UNIVERSITY PARK — The director of the National Institute of Environmental Health Sciences (NIEHS) and National Toxicology Program (NTP) is the featured speaker for the Spring Health and the Environment Lecture at 1 p.m. on April 6 in 233 HUB-Robeson Center. Linda Birnbaum, who has spent more than 35 years researching, evaluating and educating the public on risks associated with hazardous environmental exposures, will present her talk titled, “Our Environment, Our Health: An NIEHS Perspective.”
In her lecture, Birnbaum will discuss the impacts of global environmental health, what it means for our local families and communities and 21st-century environmental health challenges such as climate change, arsenic exposure and persistent organic pollutants.
"Dr. Birnbaum has a long-standing, impactful career as a toxicologist and plays a major role in the direction of human health research at the nation's premiere environmental research organization, the National Institute of Environmental Health Sciences," said Gary Perdew, director of the Center for Molecular Toxicology and Carcinogenesis and John T. and Paige S. Smith Professor in Agricultural Sciences.
As director of NIEHS and NTP, Birnbaum oversees a budget of more than $780 million that funds biomedical research to discover how the environment influences human health and disease.
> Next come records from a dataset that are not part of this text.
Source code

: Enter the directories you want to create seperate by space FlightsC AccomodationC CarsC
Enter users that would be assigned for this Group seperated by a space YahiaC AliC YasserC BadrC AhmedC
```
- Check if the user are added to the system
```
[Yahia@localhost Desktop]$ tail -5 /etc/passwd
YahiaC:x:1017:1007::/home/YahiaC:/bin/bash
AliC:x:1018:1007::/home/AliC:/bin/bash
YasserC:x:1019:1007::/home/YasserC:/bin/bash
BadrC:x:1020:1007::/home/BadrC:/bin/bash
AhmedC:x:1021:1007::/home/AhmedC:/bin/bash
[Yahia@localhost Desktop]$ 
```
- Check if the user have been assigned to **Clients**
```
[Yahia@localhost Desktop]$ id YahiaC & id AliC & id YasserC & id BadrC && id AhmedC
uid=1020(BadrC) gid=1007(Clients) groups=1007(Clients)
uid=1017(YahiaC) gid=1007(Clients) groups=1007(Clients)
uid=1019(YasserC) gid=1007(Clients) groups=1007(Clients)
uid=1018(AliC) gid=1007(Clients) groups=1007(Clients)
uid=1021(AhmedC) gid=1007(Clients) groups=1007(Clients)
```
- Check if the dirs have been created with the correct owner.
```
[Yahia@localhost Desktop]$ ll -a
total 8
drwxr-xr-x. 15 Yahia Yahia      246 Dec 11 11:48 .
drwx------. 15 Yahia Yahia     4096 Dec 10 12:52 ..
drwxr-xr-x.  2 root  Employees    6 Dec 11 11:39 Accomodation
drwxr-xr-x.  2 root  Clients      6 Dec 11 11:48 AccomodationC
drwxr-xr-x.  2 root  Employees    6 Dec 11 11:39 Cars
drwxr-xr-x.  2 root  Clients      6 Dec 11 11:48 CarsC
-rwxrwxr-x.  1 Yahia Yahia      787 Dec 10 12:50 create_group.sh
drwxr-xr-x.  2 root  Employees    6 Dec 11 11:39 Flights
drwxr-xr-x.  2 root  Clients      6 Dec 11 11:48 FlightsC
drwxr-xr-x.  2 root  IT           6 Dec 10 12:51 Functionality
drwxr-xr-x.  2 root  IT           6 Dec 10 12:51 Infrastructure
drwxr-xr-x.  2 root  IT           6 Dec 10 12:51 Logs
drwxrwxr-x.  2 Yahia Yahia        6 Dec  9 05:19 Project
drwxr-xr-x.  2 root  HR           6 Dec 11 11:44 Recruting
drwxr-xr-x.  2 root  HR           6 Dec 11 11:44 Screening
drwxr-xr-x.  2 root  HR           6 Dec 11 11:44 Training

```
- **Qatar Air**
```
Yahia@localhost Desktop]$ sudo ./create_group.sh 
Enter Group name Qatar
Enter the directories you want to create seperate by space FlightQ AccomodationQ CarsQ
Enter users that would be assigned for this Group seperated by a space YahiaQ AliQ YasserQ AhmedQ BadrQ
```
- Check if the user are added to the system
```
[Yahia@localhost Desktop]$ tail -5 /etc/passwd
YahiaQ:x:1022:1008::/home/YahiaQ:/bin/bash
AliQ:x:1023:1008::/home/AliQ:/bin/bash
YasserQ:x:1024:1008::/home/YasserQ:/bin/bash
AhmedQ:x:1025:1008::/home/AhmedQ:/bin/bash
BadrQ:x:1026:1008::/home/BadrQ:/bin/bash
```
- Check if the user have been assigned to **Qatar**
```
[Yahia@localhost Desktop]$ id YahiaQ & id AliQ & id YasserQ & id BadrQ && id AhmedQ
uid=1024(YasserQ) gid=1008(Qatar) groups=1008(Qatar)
She is a board-certified toxicologist who has received numerous awards throughout her career, including the North Carolina Award in Science, two NIH Director’s Awards, Women in Toxicology Elsevier Mentoring Award, Society of Toxicology Public Communications Award, and many others. She was also elected to the Institute of Medicine of the National Academies, one of the highest honors in the fields of medicine and health.
Birnbaum is an active member of the scientific community. She is the author of more than 800 peer-reviewed publications, book chapters and reports. Her own research focuses on the pharmacokinetic behavior of environmental chemicals, mechanisms of action of toxicants including endocrine disruption, and linking of real-world exposures to health effects.
The event, sponsored by the Center for Molecular Toxicology and Carcinogenesis and the Institutes of Energy and the Environment, is free and open to the public. Online registration is requested.
Following the lecture, attendees are invited to a reception and a health and the environment poster session focused on research by students and faculty from across the University. Poster submissions are open through March 24.